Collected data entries
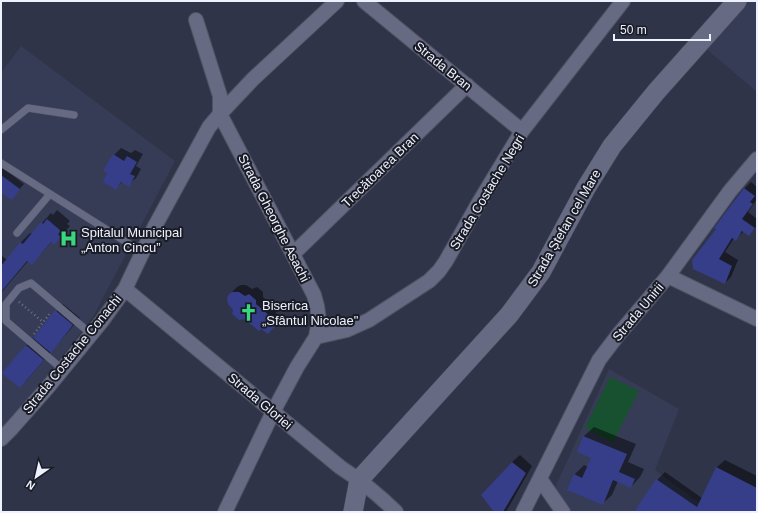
<svg xmlns="http://www.w3.org/2000/svg" width="758" height="513" viewBox="0 0 758 513" font-family="Helvetica,sans-serif">
<style>
.built{fill:#373c56}
.green{fill:#18512f}
.shadow{fill:#0007}
.building{fill:#363d89}
.lines{fill:none;stroke-linecap:round;stroke-linejoin:round}
.lane-casing{stroke:#505364;stroke-width:8}
.street-casing{stroke:#505364;stroke-width:16}
.secondary-casing{stroke:#505364;stroke-width:20}
.path{stroke:#6d7284;stroke-width:2.5;stroke-dasharray:1 3;stroke-linecap:butt}
.lane{stroke:#666b83;stroke-width:7}
.street{stroke:#666b83;stroke-width:14}
.secondary{stroke:#666b83;stroke-width:19}
.labels{text-anchor:middle;dominant-baseline:central;stroke-width:4;stroke-linejoin:round;paint-order:stroke}
.street-label{font-size:13px;fill:#eef1ff;stroke:#1a1c25}
.poi-label{font-size:13px;fill:#eef1ff;stroke:#1a1c25;text-anchor:start}
</style>
<rect width="100%" height="100%" fill="#2f3448"/>
<path class="built" d="M744 1H757V92L703 46Z
M21 46 175 161 93 317 4 430 1 432V73Z
M609 369 679 409 655 470 712 512H569L553 492Z"/>
<path class="green" d="M610 377 639 391 613 442 585 428Z"/>
<path class="shadow" d="M121 148 131 153 135 150 143 154 136 166 141 169 136 178 128 185 122 182 116 188 109 173 114 155Z
M3 168 24 184 11 199 1 191V169Z
M751 182 757 187V193L756 195 757 196V199L748 212 757 219V226L749 235 744 231 736 239 734 238 725 252 738 260 731 277 725 283 694 268 717 229 716 228 745 188Z
M57 210 70 221 67 224 70 226 54 243 52 241 41 254 32 264 28 261 1 293V255L7 260 21 242 30 233 32 234 42 223 51 213 53 215Z
M241 285H246L252 289 257 287 263 292V297L278 309 275 312 282 318 275 326 234 309 229 295 237 287Z
M63 304 80 318 27 380 20 387 26 346Z
M594 427 636 444 628 462 644 469 640 477 631 487 618 481 612 495 602 504 574 475 584 465 588 467 592 457 578 451 584 436Z
M520 455 532 466 507 510 505 512H495L512 462Z
M725 460 757 476V512H635L657 480 665 472 702 498 717 467Z"/>
<path class="building" d="M113 154 124 161 127 156 137 162 130 174 135 176 129 187 121 182 116 190 103 182 107 173 103 171Z
M1 175 20 189 12 200 1 193Z
M744 188 755 196 750 202 753 204 742 219 755 228 749 236 742 231 736 241 732 238 719 259 732 266 725 284 693 269 692 260 716 229 714 228Z
M47 219 61 231 58 234 61 237 54 245 51 242 32 265 27 261 1 292V266L20 242 23 244 41 222 43 224Z
M232 292H239L245 296 249 294 256 300V304L271 317 269 320 276 325 268 334 261 329 259 331 244 319 239 320 232 314 233 310 228 304 227 298 229 294Z
M55 310 73 325 51 353 33 338Z
M25 346H27L44 360 20 388 2 373Z
M583 436 627 454 619 472 635 479 631 488 613 480 603 505 567 490 574 474 582 478 591 458 577 452Z
M512 462 526 473 503 512H494L481 495Z
M716 467 757 488V512H634L656 479 697 507Z"/>
<g class="lines">
<defs>
<path id="lane" d="M1 130 28 108 74 115
M1 163 142 252
M17 233 50 194
M62 369 6 321V304L19 288 31 283 91 334"/>
<path id="street" d="M364 1 522 131
M196 20 220 96V114L314 295 317 306 319 320 316 337 297 367 273 412 225 512
M293 254 467 85
M668 276 757 319
M125 289 340 467C360 480 379 495 396 512
M316 337 347 330 369 320 429 281 439 271 446 261 478 204 522 131 623 1
M1 439 11 429 48 387 102 321 125 289 155 226 209 127 220 114 253 79 337 1
M540 479 563 512
M523 512 599 360 618 335 668 276 730 191 757 159"/>
<path id="secondary" d="M353 512 359 480 509 315 541 272 586 188 612 146 656 92 737 1"/>
</defs>
<use href="#lane" class="lane-casing"/>
<use href="#street" class="street-casing"/>
<use href="#secondary" class="secondary-casing"/>
<path class="path" d="M19 302 43 322
M34 334 51 312"/>
<use href="#lane" class="lane"/>
<use href="#street" class="street"/>
<use href="#secondary" class="secondary"/>
</g>
<defs>
<symbol id="hospital-bare" viewBox="-9 -9 18 18"><path d="M-5-5h3v3.5h4V-5h3V5h-3V1.5h-4V5h-3Z" fill="#3ad77f" stroke="#1a1c25" stroke-width="2.5" paint-order="stroke"/></symbol>
<symbol id="church-bare" viewBox="-9 -9 18 18"><path d="M-1.2-6h2.4v3.5h3.3v2.4h-3.3V6h-2.4V-.1h-3.3v-2.4h3.3Z" fill="#3ad77f" stroke="#1a1c25" stroke-width="2.5" paint-order="stroke"/></symbol>
</defs>
<g fill-rule="evenodd">
<use href="#hospital-bare" x="56" y="226" width="25" height="25"/>
<use href="#church-bare" x="236" y="300" width="25" height="25"/>
</g>
<g class="labels">
<g class="street-label">
<text transform="translate(443 66) rotate(39)">Strada Bran</text>
<text transform="translate(380 170) rotate(-44)">Trecătoarea Bran</text>
<text transform="translate(487 192) rotate(-59)">Strada Costache Negri</text>
<text transform="translate(274 218) rotate(63)">Strada Gheorghe Asachi</text>
<text transform="translate(564 228) rotate(-60)">Strada Ștefan cel Mare</text>
<text transform="translate(638 312) rotate(-50)">Strada Unirii</text>
<text transform="translate(72 354) rotate(-51)">Strada Costache Conachi</text>
<text transform="translate(260 401) rotate(40)">Strada Gloriei</text>
</g>
<g class="poi-label">
<text x="81" y="232">Spitalul Municipal<tspan x="81" dy="15">„Anton Cincu”</tspan></text>
<text x="262" y="305">Biserica<tspan x="262" dy="15">„Sfântul Nicolae"</tspan></text>
</g>
</g>
<rect width="758" height="513" fill="none" stroke="#eef1ff" stroke-width="4"/>
<g transform="translate(36 477) rotate(214)" stroke="#1a1c25" stroke-width="3" paint-order="stroke">
<path d="M0-3L7 15L0 10L-7 15Z" fill="#eef1ff"/>
<text y="-6" font-size="11" font-weight="bold" text-anchor="middle" fill="#eef1ff">N</text>
</g>
<path d="M614 34v6h96v-6" fill="none" stroke="#eef1ff" stroke-width="2"/>
<text x="620" y="34" font-size="12" fill="#eef1ff" stroke="#1a1c25" stroke-width="3" paint-order="stroke">50 m</text>
</svg>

### WORK REQUIRED
Whenever a line of the records holds the string "tspan", pick it out and copy it.

### SOLUTION TO THE PROBLEM
<text x="81" y="232">Spitalul Municipal<tspan x="81" dy="15">„Anton Cincu”</tspan></text>
<text x="262" y="305">Biserica<tspan x="262" dy="15">„Sfântul Nicolae"</tspan></text>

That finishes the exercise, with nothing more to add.